Lieferkettengesetz: Gebt dem Tiger seine Zähne zurück

Die Verhandlungen rund um das längst überfällige Lieferkettengesetz halten weiter an. Vergangene Woche machte die Initiative Lieferkettengesetz erneut auf sich aufmerksam und brachte Rückenwind aus der Zivilgesellschaft mit. Wir zitieren aus der Pressemitteilung der Initiative und erklären unseren Standpunkt.

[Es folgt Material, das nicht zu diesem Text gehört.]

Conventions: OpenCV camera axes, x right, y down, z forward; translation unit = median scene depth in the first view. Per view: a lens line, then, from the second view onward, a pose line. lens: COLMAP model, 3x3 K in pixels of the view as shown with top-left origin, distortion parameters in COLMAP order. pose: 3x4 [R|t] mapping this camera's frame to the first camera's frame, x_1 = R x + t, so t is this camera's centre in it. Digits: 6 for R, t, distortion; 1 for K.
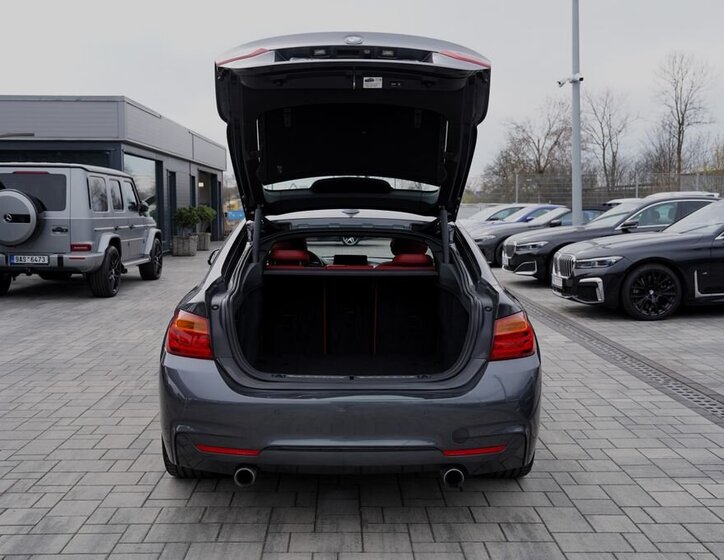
lens RADIAL K [[814.3, 0, 360.7], [0, 814.3, 276.3], [0, 0, 1]] dist [0.032045, 0.000000]
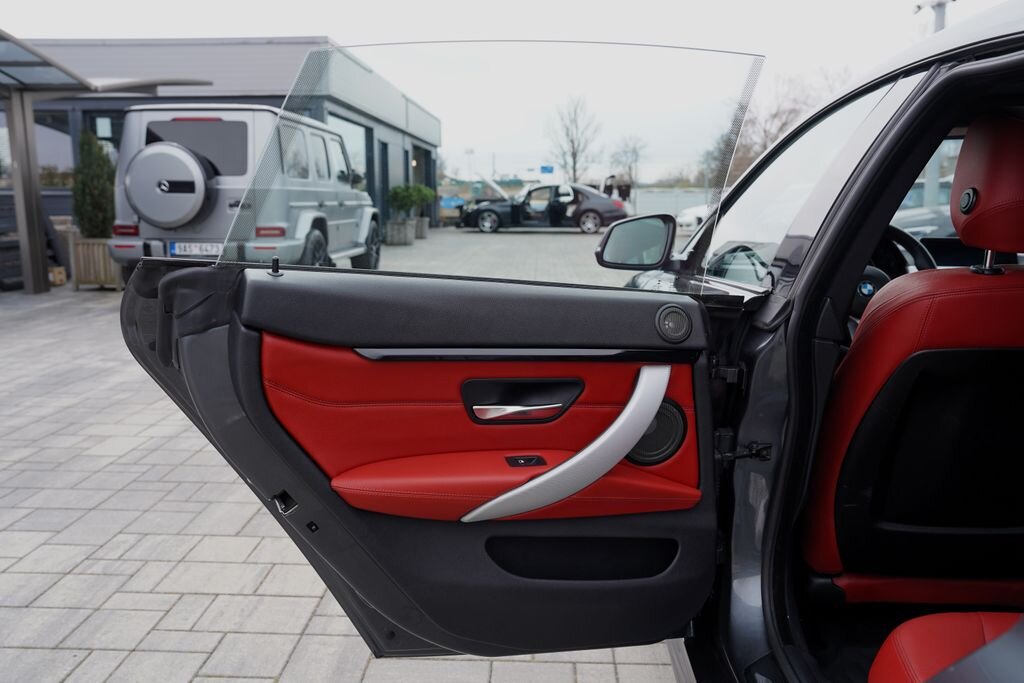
lens RADIAL K [[808.2, 0, 508.2], [0, 808.2, 338.8], [0, 0, 1]] dist [-0.028281, 0.023365]
pose [[0.998211, 0.010305, -0.058899, -0.082738], [-0.005045, 0.996039, 0.088769, -0.005527], [0.059580, -0.088313, 0.994309, 0.265893]]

Petition der Initiative Lieferkettengesetz bei der symbolischen Übergabe in Berlin

Symbolische Übergabe der Petition der Initiative Lieferkettengesetz in Berlin

Aktivist*innen der Initiative Lieferkettengesetz haben heute in Berlin demonstriert, weil das Bundeskabinett die Besprechung der Eckpunkte für ein Lieferkettengesetz erneut verschoben hat. Dabei errichteten sie einen überdimensionalen gesetzlichen Rahmen und übergaben symbolisch eine Petition mit mehr als 222.222 Unterschriften an das Bundeskanzleramt. Das Bündnis aus über 100 zivilgesellschaftlichen Organisationen fordert von der Bundesregierung, das Gesetz nicht länger zu verschieben, sondern endlich für einen wirksamen Schutz von Menschenrechten und Umwelt zu sorgen.

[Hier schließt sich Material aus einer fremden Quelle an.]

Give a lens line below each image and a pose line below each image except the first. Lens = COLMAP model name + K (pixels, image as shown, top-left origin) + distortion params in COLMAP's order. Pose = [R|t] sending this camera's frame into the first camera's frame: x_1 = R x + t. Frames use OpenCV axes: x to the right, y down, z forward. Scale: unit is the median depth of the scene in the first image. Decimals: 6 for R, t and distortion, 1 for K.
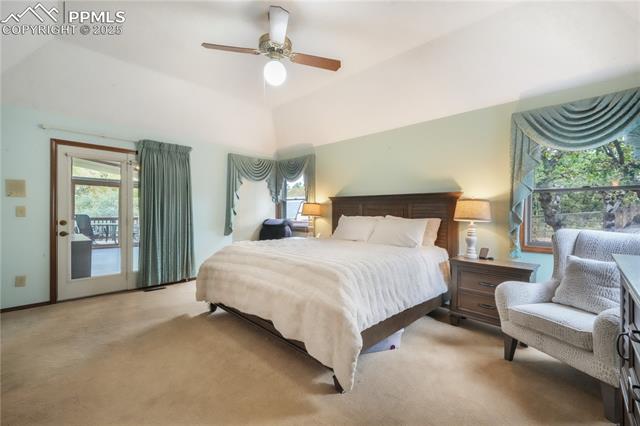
lens RADIAL K [[270.8, 0, 320.0], [0, 270.8, 213.0], [0, 0, 1]] dist [-0.000887, -0.000180]
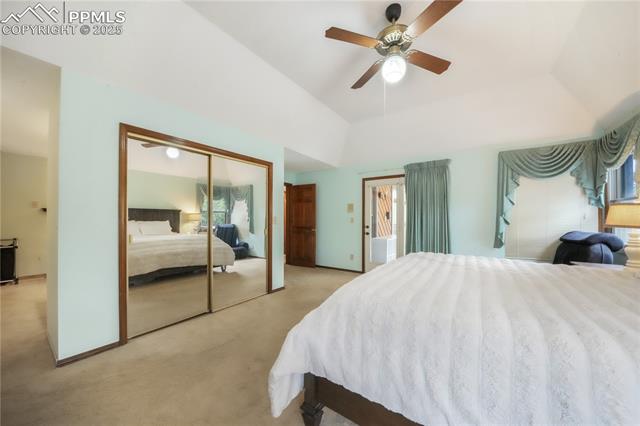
lens RADIAL K [[236.4, 0, 320.0], [0, 236.4, 213.0], [0, 0, 1]] dist [-0.000091, -0.000001]
pose [[0.149875, -0.028777, -0.988286, 0.311882], [-0.006323, 0.999528, -0.030064, -0.002487], [0.988685, 0.010755, 0.149622, 0.334794]]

Johannes Heeg, Sprecher der Initiative Lieferkettengesetz, sagt: „Von Flensburg bis nach Freiburg, von Bonn bis nach Berlin: Überall in Deutschland haben Menschen in den letzten Monaten Unterschriften gesammelt und die Forderung nach einem gesetzlichen Rahmen auf die Straße getragen. Es ist höchste Zeit, dass die Kanzlerin diesen Stimmen Gehör schenkt: Ein wirksames Lieferkettengesetz ist überfällig.“

Mit Blick auf die Debatten innerhalb der Bundesregierung kritisiert die Initiative insbesondere die Position von Wirtschaftsminister Peter Altmaier scharf: „Nach der Vorstellung von Herrn Altmaier würde ein Lieferkettengesetz nur einen Bruchteil der Unternehmen erfassen, die in Deutschland Geschäfte machen. Sogar Unternehmen wie H&M und Ritter Sport, die selbst ein Lieferkettengesetz fordern, würden durch das Raster fallen“, betont Christian Wimberger, Referent für Unternehmensverantwortung bei der Christlichen Initiative Romero (CIR).

Anders als in früheren Eckpunkten des Arbeits- und des Entwicklungsministeriums vorgesehen, will das Wirtschaftsministerium ein Lieferkettengesetz nur für Unternehmen ab 5.000 Mitarbeitenden einführen. Zudem soll der zivilrechtliche Durchsetzungsmechanismus entfallen. Damit hätten Betroffene von Menschenrechtsverletzungen kaum eine Möglichkeit, vor deutschen Gerichten Entschädigungen einzufordern. Johannes Schorling, Referent für Wirtschaft und Menschenrechte bei INKOTA, kritisiert: „Ein Lieferkettengesetz ohne Haftung wäre ein zahnloser Tiger. Geschädigte müssen hierzulande gegen ein Unternehmen vor Gericht ziehen können, wenn das Unternehmen von Menschenrechtsverletzungen bei seinen Zulieferern wusste und nichts dagegen unternommen hat. Eine solche Regelung ist verhältnismäßig und zumutbar.“

Menschenrechtsverletzungen haftbar machen

Fairtrade Deutschland unterstützt die Forderungen nach einem konsequenten und wirksamen Lieferkettengesetz: „Ein Lieferkettengesetz nimmt alle in die Pflicht, deshalb begrüßen wir diesen Vorstoß. Jetzt ist es wichtig, dass das Lieferkettengesetz höchstmögliche Kriterien umfasst und klare Haftungsregeln enthält, damit es kein zahnloser Tiger ist“, so Overath. „Unser Ziel ist es, dass der Handel insgesamt fair wird. Deshalb ist das Lieferkettengesetz ein wichtiger Schritt. Wir wollen die Messlatte aber weiter anheben, zum Beispiel müssen existenzsichernde Preise und Löhne auf die Agenda – da bleibt noch viel zu tun.“

Fairtrade verkörpert die faire Lieferkette bereits seit Langem durch die Zertifizierungsstandards. Diese fordern neben Transparenz entlang der Lieferkette zum Beispiel die grundsätzliche Einhaltung der Menschenrechte, das Zahlen fairer Löhne und die Umsetzung von Geschlechtergerechtigkeit. Mit dem Lieferkettengesetz könnten zumindest einige dieser Maßnahmen für jedes größere Unternehmen verpflichtet werden.